### Try it
Return each line of the data below that contains the string "Bangabandhu".

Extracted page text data
● ● ● ● ●
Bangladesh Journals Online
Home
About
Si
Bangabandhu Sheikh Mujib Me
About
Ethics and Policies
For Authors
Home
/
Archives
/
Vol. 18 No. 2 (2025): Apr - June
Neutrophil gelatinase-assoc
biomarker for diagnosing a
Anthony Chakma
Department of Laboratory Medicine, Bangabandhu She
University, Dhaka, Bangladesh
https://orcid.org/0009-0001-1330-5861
● ● ● ● ●
### Response to this exercise
Bangabandhu Sheikh Mujib Me
Department of Laboratory Medicine, Bangabandhu She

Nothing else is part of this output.